What is the WTO?
The World Trade Organization (WTO) is the only international organization dealing with the global rules of trade between nations. Its main function is to ensure that trade flows as smoothly, predictably and freely as possible.
World Trade Organization, international body established to promote and enforce global free trade. The World Trade Organization (WTO) was founded in 1993 by the Final Act that concluded the Uruguay Round (1986-1994) of multilateral negotiations under the General Agreement on Tariffs and Trade (GATT) of 1947, which it supersedes, and exists to administer and police the 28 free-trade agreements in the Final Act, oversee world trade practices, and adjudicate trade disputes referred to it by member states.
Based in Geneva, the WTO began operation on January 1, 1995, with its general council comprising 76 member states; by November 2000 it numbered 140 members. Unlike its predecessor, it is a formally constituted entity whose rules are legally binding on its member states, but it is independent of the United Nations. It provides a framework for the rule of law in international trade, expanding the brief of GATT regulations to include trade in services, intellectual property rights, and investment. Its standing general council is made up of member states’ ambassadors to the WTO, who also serve on various subsidiary and specialist committees. This is overseen by the ministerial conference that meets every two years and appoints the WTO’s director-general. Renato Ruggiero, former Italian trade minister, became the first full-time director-general of the WTO on May 1, 1995. He was replaced on September 1, 1999, by the former prime minister of New Zealand, Michael Moore. Trade disputes referred to the WTO are adjudicated by a disputes panel composed of WTO officials; nations can appeal against rulings to a WTO appellate body, whose decision is final.

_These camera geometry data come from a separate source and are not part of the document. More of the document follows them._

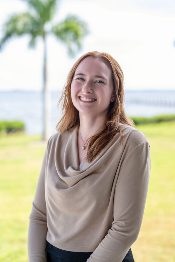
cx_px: 88
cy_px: 131
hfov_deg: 27.0
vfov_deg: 39.6
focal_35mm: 50
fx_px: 364
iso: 125
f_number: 2.2
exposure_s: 1/640
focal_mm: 50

In February 1997 the WTO concluded a landmark agreement liberalizing telecommunications trade between its members. In March 1999 the United States imposed sanctions on selected European Union (EU) goods following a WTO ruling against EU tariffs on bananas; the dispute broadened later the same month when the WTO ruled against an EU ban on US beef reared with growth hormones. In May 1999 the WTO suffered a severe internal dispute over the choice of a successor to Renato Ruggiero. At the Seattle summit in November 1999 the WTO’s failure to reach any kind of agreement on the opening up of previously protected areas of trade was seen as a major blow to the free-trade movement. In the same month China and the United States signed a historic agreement that paved the way for China to join the WTO. However, the deal still required formal approval from the United States, the EU, Canada, and other countries. As of early 2001, such agreement had still to materialize. The settlements administered by the WTO are expected to increase annual world trade by at least US$755 billion by the year 2002, raising annual world income by some US$235 billion.